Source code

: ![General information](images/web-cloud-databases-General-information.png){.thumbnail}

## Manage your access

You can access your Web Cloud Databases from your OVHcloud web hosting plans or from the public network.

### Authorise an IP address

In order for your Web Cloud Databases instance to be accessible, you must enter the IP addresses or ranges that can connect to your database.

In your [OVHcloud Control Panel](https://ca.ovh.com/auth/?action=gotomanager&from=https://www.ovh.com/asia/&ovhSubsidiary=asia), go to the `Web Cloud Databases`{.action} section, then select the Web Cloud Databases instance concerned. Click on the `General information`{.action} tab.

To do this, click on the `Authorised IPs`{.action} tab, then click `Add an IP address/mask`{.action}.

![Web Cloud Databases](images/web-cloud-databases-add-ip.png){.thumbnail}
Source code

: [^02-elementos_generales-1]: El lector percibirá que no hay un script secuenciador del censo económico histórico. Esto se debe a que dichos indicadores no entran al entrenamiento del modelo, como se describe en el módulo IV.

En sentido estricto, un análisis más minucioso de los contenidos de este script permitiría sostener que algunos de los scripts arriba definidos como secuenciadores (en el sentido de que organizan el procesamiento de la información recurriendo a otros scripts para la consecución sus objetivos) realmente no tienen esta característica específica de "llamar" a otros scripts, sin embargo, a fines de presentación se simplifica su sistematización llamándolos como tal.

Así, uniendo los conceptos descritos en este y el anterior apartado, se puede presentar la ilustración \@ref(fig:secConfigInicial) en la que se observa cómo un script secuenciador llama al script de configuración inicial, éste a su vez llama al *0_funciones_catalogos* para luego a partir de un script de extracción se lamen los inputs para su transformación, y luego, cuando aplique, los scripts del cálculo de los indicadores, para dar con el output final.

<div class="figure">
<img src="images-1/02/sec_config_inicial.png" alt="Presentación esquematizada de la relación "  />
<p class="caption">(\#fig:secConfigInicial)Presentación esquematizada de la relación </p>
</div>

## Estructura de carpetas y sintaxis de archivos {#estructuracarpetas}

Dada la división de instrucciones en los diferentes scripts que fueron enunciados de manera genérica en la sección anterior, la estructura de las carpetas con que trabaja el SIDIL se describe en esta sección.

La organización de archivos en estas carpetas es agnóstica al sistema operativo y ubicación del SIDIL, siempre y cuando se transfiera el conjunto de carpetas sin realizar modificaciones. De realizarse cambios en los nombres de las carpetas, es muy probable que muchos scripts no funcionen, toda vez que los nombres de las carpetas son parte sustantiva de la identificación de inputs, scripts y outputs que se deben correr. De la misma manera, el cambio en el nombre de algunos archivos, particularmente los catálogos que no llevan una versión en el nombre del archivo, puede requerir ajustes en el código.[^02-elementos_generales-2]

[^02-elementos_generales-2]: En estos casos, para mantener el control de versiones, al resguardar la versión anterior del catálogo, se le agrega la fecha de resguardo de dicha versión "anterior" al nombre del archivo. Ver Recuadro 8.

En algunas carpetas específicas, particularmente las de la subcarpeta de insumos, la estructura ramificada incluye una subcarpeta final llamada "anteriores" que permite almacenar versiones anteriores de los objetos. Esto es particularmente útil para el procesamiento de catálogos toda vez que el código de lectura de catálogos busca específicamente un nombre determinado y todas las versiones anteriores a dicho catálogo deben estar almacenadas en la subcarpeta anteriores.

• _Directive_: Whenever a line of the data holds the string "relación", pick that line out.

• _Output of the task_:
<img src="images-1/02/sec_config_inicial.png" alt="Presentación esquematizada de la relación "  />
<p class="caption">(\#fig:secConfigInicial)Presentación esquematizada de la relación </p>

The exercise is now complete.